*Texto para leer*:
┏━━
Un cantor y poeta salteño que dejó algunas de las canciones más conocidas de nuestra música folklórica.
Nació en Salta, en San Lorenzo, un pueblo situado a unos 15 kilómetros de la capital de la Provincia, el 29 de enero de 1921, a las 2 de la madrugada. Su padre, Juan Carlos Dávalos, fue un escritor muy importante: una calle de Buenos Aires lleva su nombre.
Su infancia transcurrió en Cachi. En su libro Toro viene el río recogió algunos recuerdos autobiográficos de esa época. Por entonces conoció personajes propios del realismo mágico, como un zapatero rengo, medio jorobado y pícaro, que hablaba como si tuviera clavos en los dientes; o un arriero, siempre metido en un sombrero grandote, que lo llevaba a los carnavales donde celebran sus nupcias las coplas, la chicha y las bagualas.
De niño pasaba las noches tocando la armónica. Sentía que guardaba una orquesta en el bolsillo. Al igual que sus seis hermanos, durante su infancia aprendió a tocar la guitarra, la caja y el charango.
Su primer libro, Rastro seco, fue publicado en 1947. Pero sería doce años después, con Coplas y canciones –libro que tiene un dibujo en la tapa de Carlos Alonso-, que empezó a ganar reconocimiento popular.
Hacia fines del 50 comenzó a tener sus propios programas de televisión: El Patio de Jaime Dávalos y Desde el corazón de la tierra , el último fue ganador de un Martín Fierro. Fueron espacios que contribuyeron a que la música folklórica alcanzara su época dorada.
Era un gran conversador: “Yo soy un ser de una gran facundia verbal. Capaz de hablar horas, días, años. Porque es como pircar; un viejo oficio de hombre que llevo puesto en la sangre, que lo he heredado de los mayores boliches, de la gente que no sabe que sabe pero cuando empieza a averiguar le sale ese saber que ellos no saben: el saber popular.”
No sólo era cantor y autor, sino también recitador de sus propios poemas, como sus pares Armando Tejada Gómez y Hamlet Lima Quintana, rezumando una autenticidad insobornable.
┗━━
(Entradas de datos extraídos)
┏━━
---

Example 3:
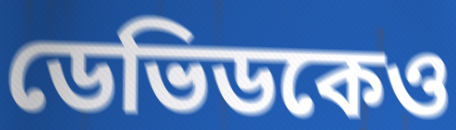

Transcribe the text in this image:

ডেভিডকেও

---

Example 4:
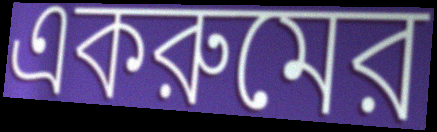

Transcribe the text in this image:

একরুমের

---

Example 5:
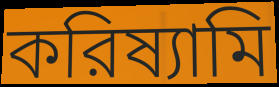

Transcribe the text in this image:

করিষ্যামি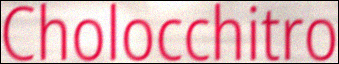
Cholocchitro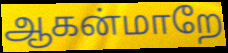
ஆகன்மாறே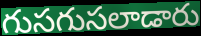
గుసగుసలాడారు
┗━━
┏━━
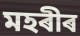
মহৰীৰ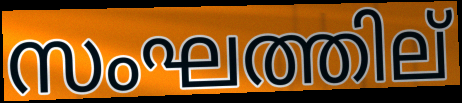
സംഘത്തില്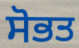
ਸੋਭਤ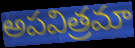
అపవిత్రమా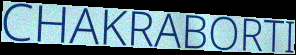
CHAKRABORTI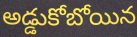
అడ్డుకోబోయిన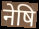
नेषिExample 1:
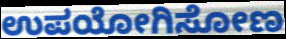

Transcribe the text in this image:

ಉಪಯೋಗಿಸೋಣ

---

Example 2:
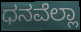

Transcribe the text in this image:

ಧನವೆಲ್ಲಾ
┗━━
┏━━
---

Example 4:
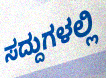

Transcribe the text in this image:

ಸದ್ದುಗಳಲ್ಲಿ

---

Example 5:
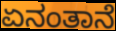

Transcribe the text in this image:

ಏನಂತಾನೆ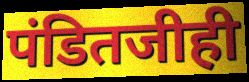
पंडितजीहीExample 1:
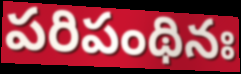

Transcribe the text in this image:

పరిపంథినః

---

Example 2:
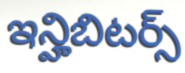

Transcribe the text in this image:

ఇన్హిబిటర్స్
┗━━
*Tus tareas*:
• A. Transcribe, por favor, el fragmento del texto sobre el cantor y poeta salteño que comienza en las palabras "No sólo era" y se detiene después de "una autenticidad insobornable.".
• B. Escribe la parte que sigue del texto sobre el cantor y poeta salteño, a partir de su última oración.

*Respuestas finales*:
• A.
No sólo era cantor y autor, sino también recitador de sus propios poemas, como sus pares Armando Tejada Gómez y Hamlet Lima Quintana, rezumando una autenticidad insobornable.

• B.
Si bien tenía una gran formación literaria no le gustaba alardear, sino ceñirse a la profunda sencillez de las coplas. “Desde México a nuestra Argentina, la copla bajó por sobre el geológico espinazo cordillerano del continente atando lenguas y corazones, fijando un alma y un idioma comunes; poniéndole palabras a nuestros desmesurados silencios planetarios, donde el hombre americano, síntesis de todas las razas, convive con su madre tierra, ama y trabaja atado a un solo destino: la unión definitiva de América”.
En sus 114 canciones profundizó en el misterio del paisaje, le cantó a los que trabajan de sol a sol en el surco para levantar el dulzor de la tierra cuajado en las fibras del cañaveral, al jangadero que va detrás de su horizonte fugitivo, al paisaje que crece en la sangre a medida que uno se aleja, al vuelo errante de las golondrinas, al ronco tambor de la luna, al ancho y negro olvido al corazón del vino donde nace la primavera y a la chicha corajuda del carnaval.
Tenía una barbita de chivato de un rubio desvaído y una melena que se dejaba crecer atrás con cierto aire de payador. Casi siempre con un vaso de vino: así se lo veía. Beber era para él un rito que nada tenía que ver con el desaforado “macharse”.
No perdía nunca la línea. Decía: “Yo no tengo árbol genealógico, sino viña genealógica”. El vino con su gusto de nocturna madera, hacía subir la voz a su garganta para que se desangrara en la guitarra, iba por sus venas hasta la luz que hace el canto de las cigarras, “bebo su cuerpo y siento como un puñal morado/ que asesina en mi boca la carne de una flor”.
El binomio que formó con Eduardo Falú produjo joyas de nuestro cancionero: Las golondrinas, La nochera, Vidala del nombrador, Tonada del viejo amor, El jangadero, entre muchas otras.
Falú grababa una melodía, y Jaime Dávalos la escuchaba una y otra vez, ajustando a ella su letra. Nunca se violentaban las palabras ni se alteraban los acentos para que la expresión ajustara con naturalidad. Sus audacias metafóricas y sus lujos expresivos encajaban perfectamente en la música que Falú componía a la medida de su inspiración.
Una mañana porteña de los años 60, los dos amigos caminaban prendados de nostalgias salteñas, como si buscaran un cerro al fondo de esa calle porteña. Y en la vereda de un bar de la Avenida de Mayo, Falú comenzó a improvisar el silbido de una zamba. Sobre esa música, Dávalos escribió en una servilleta: “El recuerdo de mi tierra por la sombra me subirá”.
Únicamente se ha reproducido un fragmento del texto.